Co ciekawe, ludzie się na tę propagandę nabierają. Nawet wiedząc jedynie tyle, że szczepionka to mały fragment wirusa, każdy logicznie myślący człowiek powinien zrozumieć, że zarażenie się wirusem jest o wiele bardziej niebezpieczne niż szczepionka. W szczepionce jest mały kawałeczek mRNA wirusa który koduje jedno białko (to powierzchniowe). Natomiast wirus SARS-Cov-2 ma wszystko co szczepionka plus 80% więcej. Z tego co pamiętam, wirus ma 5 białek i jest to wirus z najdłuższym mRNA wśród znanych wirusów. Wirusowy mRNA ma też szereg sekwencji sygnalnych i pewno nie znamy roli niektórych z nich. Jedno z białek wirusa, nukleoproteina, którego nie ma w szczepionce, to białko które wspomaga namnażanie wirusowego RNA i może też wspomagać jego wbudowanie się w genom człowieka. Wniosek, do którego każdy człowiek powinien dojść jest taki, że wirus jest znacznie bardziej niebezpieczny od szczepionki, i że wirus ma znacznie większy potencjał na długotrwałe powikłania. Straszenie szczepionką przez Prof. Zielińskiego (botanika z wykształcenia) ośmiesza go jako naukowca. Zastanawiam się dlaczego wypisuje take bzdury. Rozmumiem, że dziennikarze wypisują bzdury bo sensacja i teorie spiskowe się dobrze sprzedają. Ale naukowiec? Dostał grant od Sorosa?
 
Na marginesie propagandy antyszczepionkowej, to zauważyłem, że czesto ci sami ludzie używają argumentów: "Wirusa nie ma", "Wirus nie jest szkodliwy, "Testy są ściemą", "Szczepionka jest nieskuteczna", "Szczepionka jest zabójcza", "Na szczepionce się chcą nachapać" i argumentu nieetyczności szczepionki.

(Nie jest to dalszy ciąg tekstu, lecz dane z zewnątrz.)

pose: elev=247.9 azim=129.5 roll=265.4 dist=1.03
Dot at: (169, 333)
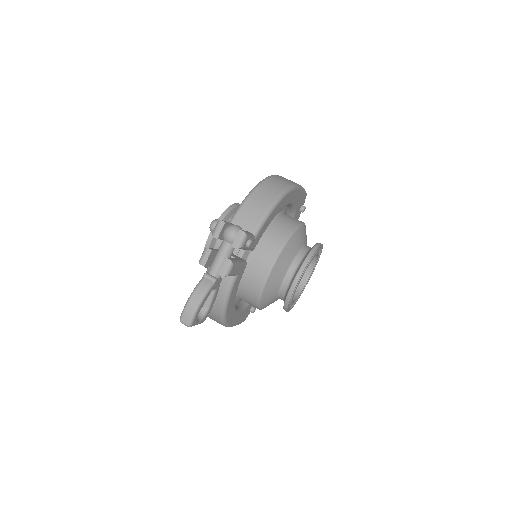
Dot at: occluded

Dla mnie jest to podejrzane, że argumenty te są propagandą która ma za cel spowodowanie możliwie największej liczby zachorowań, śmierci, załamania gospodarczego, chaosu prawnego, a nawet depopulacji osób starszych. Nie zdziwiłbym się, jeśliby te argumenty były wymyślane przez środowiska "Nowego Porządku Światowego". Mają one działać na ludzi o konserwatywnych poglądach (i ich eliminować) bo celem NPŚ/NWO jest przecież depopulacja świata, a szczególnie ludzi religijnych, którzy dar życia i rodziny uważają za szczęście dane od Boga. Są oczywiście ludzie, którzy są przekonani, że nie ma mniejszego zła, np. nie zgadzają się na transfuzję krwi, nie biorą syntetycznych leków, itp. To ich wybór... Problem tylko w tym, że oni też muszą w swoim życiu zgadzać się na kompromisy, i to częściej niż im się wydaje.